Auditor General Jim McCarter noted in his annual report this week that some Ontario bridges are in poor condition and the province is taking too long to make repairs. One-third of Ontario’s bridges deemed to be in critical need of repair have no repair plans, he found.
McCarter pointed out that MTO, with the use of its Bridge Priority Tool, estimates a $2.2 billion cost for repairing and rehabilitating bridges in fair or poor condition over the next five years. However, actual funds committed to the Ministry’s budget for all bridge work during that period is $1.4 billion, a shortfall of $800 million.
RCCAO commissioned a study on the state of Ontario bridges in 2007 and it found that Ontario’s municipal bridges need at least $2 billion over the next five years in rehabilitation cash alone to help avoid a tragic failure.
There are about 14,800 bridges in Ontario and 2,800 of them are under provincial ownership. Municipalities own the remaining 12,000 and are responsible for their maintenance. Since 2004 MTO has built 75 new bridges and rehabilitated 388 existing structures.
In its response to the auditor general findings, MTO says Ontario inspects all 2,800 of its bridges every two years.
“Since 2005, the government has increased infrastructure spending to maintain, rehabilitate, and replace bridges. Commitments include an increase of 50 per cent or $450 million over a five-year period to rehabilitate approximately 150 bridges throughout the province by 2013,” notes MTO in the report.
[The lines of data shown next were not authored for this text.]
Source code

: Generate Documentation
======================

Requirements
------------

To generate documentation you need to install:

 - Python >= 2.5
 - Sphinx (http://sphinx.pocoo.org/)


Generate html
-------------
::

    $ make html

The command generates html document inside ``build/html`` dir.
A lack of “comprehensive information” about municipal bridge conditions was another finding. In a 2006 training workshop, ministry inspectors and external consultants commented that their work was challenged by not being able to gain adequate access to perform thorough, close-up inspections of large bridges, with difficulties securing lane-closures, McCarter wrote.
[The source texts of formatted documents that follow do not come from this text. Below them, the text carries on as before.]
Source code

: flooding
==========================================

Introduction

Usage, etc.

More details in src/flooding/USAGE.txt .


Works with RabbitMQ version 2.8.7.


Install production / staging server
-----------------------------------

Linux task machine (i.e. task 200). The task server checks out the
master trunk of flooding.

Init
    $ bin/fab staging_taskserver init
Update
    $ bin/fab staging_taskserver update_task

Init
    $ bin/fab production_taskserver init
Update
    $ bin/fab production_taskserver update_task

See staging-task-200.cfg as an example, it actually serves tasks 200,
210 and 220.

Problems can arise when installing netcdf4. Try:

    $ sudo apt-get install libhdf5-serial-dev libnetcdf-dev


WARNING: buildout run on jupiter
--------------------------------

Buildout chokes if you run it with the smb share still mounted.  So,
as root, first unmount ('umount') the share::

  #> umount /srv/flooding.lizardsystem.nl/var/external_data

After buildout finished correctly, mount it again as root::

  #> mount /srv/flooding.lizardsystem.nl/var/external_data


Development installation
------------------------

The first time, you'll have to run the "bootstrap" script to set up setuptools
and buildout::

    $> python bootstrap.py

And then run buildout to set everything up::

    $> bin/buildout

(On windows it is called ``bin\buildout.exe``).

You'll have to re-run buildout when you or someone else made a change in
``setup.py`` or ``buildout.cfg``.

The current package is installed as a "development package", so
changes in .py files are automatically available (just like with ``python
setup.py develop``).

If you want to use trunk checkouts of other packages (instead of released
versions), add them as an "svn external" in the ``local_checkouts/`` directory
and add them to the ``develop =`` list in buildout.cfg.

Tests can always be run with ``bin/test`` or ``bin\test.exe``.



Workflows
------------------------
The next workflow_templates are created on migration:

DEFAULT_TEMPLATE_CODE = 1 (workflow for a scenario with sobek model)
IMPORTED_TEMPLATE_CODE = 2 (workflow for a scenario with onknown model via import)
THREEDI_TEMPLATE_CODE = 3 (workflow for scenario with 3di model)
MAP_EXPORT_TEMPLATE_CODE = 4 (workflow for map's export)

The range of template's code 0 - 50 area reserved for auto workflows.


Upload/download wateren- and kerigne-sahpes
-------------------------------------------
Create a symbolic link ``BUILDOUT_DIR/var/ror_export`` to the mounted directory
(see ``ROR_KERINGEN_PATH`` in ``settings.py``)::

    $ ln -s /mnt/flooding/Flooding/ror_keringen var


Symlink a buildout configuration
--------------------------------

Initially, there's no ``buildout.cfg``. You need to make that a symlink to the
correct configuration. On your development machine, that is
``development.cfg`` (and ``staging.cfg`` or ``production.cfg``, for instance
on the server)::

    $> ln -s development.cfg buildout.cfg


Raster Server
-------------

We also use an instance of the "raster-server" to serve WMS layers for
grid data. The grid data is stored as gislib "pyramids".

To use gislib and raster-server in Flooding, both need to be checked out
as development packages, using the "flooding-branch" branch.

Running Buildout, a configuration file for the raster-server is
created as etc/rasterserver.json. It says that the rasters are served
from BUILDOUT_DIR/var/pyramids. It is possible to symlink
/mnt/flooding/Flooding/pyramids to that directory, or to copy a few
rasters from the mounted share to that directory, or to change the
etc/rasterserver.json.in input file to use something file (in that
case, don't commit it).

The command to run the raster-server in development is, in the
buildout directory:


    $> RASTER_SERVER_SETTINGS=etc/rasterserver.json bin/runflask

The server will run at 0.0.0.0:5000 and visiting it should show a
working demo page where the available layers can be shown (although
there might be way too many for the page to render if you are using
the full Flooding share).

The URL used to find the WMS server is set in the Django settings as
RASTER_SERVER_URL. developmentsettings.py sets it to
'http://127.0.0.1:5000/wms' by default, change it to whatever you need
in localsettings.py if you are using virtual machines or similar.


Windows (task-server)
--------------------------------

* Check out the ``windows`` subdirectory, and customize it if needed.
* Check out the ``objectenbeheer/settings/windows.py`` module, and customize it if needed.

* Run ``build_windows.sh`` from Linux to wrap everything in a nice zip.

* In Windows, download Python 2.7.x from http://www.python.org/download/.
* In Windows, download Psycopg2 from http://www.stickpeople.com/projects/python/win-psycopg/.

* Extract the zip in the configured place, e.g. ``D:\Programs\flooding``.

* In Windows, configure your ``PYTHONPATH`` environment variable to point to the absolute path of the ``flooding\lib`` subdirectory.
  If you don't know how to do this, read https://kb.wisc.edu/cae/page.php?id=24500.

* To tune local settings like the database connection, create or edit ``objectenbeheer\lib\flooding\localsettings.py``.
“The whole aspect of lane closures is quite interesting,” Manahan says. “You have to spend the time to do them and what we discovered in our study was that some municipalities were not investing enough with the amount they spent on consultants. The amount per bridge was too low to do a proper job.”
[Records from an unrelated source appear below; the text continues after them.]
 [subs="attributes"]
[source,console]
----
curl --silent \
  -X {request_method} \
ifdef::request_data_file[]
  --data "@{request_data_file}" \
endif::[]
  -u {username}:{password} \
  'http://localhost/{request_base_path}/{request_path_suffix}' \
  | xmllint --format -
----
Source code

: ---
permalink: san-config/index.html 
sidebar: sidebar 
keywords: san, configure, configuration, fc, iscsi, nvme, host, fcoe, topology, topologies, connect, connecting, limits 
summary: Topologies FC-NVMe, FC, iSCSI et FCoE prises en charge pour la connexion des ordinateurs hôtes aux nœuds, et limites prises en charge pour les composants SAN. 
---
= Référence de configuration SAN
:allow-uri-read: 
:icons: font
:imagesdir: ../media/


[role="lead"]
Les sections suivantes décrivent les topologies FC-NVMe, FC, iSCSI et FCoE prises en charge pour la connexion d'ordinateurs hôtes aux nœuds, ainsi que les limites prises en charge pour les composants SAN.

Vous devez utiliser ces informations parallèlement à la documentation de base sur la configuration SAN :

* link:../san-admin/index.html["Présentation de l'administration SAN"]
McCarter found that MTO’s Bridge Management System did not have information on the rehabilitation history for almost one-third of the bridges that were 40 years old or older. MTO confirmed that rehabilitation work had been done on some of these bridges in the last 12 years. Detailed information was available in paper files or on the local database, yet none of this work had been entered into the system.
“To build on the Auditor General’s suggestion to further enhance and strengthen our risk-assessment process, we are implementing mandatory detailed documentation of bridge safety issues when identified by inspectors, clearer identification of potential safety risks, and recording of all bridge maintenance work that is completed,” MTO states.